Planning chiefs have approved an application to extend the steam railway at one of Hampshire’s top attractions – the award-winning Exbury Gardens near Beaulieu.

Exbury has been given permission to lengthen the narrow gauge line, enabling visitors to view an area that is not currently open to the public.

The Queen has been a fan of the railway since she named one of the locomotives in 2008 and rode in the cab.

Three years later it was the turn of Prince Charles and the Duchess of Cornwall to board the train.

Two of Britain’s best-loved actresses, Dame Judi Dench and Dame Maggie Smith, have also travelled on the Exbury Express.

The railway, which includes a bridge, a tunnel and a viaduct, is currently one-and-a-half miles long.

Earlier this year Exbury asked the National Park Authority (NPA) for planning permission to build a quarter-mile extension to the line to include an area known as North Lake and Dragonfly Pond.

No objections to the application were received, but locals said there must be no increase in noise or litter.

Ken Robinson, representing the residents of nearby Gilbury Lane, told the NPA: “We have no objection to the proposed extension of the railway and the creation of related facilities provided there is no increase in the use of train whistles and that litter related to the picnic site is well managed.”

Now the application has been granted, subject to conditions.

An NPA report says: “The proposal is to extend the miniature railway so that it circles an existing pond and then rejoins the main track.

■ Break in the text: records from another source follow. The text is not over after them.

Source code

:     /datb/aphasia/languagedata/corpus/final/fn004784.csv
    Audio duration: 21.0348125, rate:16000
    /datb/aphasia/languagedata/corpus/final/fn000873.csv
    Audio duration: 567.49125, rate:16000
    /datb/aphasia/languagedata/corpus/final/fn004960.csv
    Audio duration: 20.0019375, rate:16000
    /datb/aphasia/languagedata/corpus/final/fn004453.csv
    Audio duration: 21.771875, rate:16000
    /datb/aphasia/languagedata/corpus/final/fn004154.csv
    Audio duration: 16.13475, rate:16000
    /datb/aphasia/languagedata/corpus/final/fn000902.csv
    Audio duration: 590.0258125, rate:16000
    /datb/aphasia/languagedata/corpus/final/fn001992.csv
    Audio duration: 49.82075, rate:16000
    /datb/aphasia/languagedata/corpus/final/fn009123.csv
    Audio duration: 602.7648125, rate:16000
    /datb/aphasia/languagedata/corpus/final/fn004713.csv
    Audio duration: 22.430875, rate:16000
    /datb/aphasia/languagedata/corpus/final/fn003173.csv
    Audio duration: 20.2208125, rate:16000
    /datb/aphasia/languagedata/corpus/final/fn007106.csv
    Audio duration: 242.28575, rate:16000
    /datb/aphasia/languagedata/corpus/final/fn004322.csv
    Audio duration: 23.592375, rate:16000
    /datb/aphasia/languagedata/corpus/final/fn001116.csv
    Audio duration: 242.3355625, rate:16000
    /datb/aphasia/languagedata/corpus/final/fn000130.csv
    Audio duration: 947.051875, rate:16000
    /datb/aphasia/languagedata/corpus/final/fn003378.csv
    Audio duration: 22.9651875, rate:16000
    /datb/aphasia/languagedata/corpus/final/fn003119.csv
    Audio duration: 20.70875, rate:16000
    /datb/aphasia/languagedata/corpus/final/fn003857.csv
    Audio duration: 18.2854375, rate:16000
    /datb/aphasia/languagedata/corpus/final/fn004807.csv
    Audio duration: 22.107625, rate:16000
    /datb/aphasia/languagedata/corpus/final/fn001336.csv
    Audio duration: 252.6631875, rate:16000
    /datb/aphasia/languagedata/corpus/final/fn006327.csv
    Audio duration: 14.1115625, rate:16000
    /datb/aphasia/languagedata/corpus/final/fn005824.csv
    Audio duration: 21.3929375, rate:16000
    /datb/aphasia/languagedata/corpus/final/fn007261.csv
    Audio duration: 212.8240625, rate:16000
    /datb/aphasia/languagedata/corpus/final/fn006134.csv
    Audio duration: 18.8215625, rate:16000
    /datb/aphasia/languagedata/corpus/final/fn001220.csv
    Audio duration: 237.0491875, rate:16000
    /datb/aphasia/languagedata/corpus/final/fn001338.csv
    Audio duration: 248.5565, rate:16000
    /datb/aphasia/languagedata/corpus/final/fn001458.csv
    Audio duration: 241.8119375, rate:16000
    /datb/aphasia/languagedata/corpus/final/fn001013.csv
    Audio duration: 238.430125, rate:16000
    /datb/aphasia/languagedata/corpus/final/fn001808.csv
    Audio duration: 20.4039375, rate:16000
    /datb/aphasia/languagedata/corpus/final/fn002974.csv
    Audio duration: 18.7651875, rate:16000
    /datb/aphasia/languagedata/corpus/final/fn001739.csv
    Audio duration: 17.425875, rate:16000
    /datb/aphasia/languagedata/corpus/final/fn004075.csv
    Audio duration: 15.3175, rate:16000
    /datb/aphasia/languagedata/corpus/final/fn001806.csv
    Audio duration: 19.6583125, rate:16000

"New Forest District Council and the NPA’s tourism officer support the proposal, saying it would provide a greater opportunity for visitors to enjoy the special qualities of the national park.”

The report says the site is well screened by trees and shrubs and is also well away from Exbury House, a Grade II listed building.

An Exbury spokesman added: “It’s an area of the gardens that isn’t currently accessible to the public so this will open it up for their enjoyment.

"The cost is being minimised by the Exbury railway team and volunteers doing a large part of the work themselves.”

Owned by a branch of the Rothschild family, the gardens have been open to the public since the 1950s.

The railway was added in 2001 and takes visitors on a 20-minute journey through the site overlooking the Beaulieu River.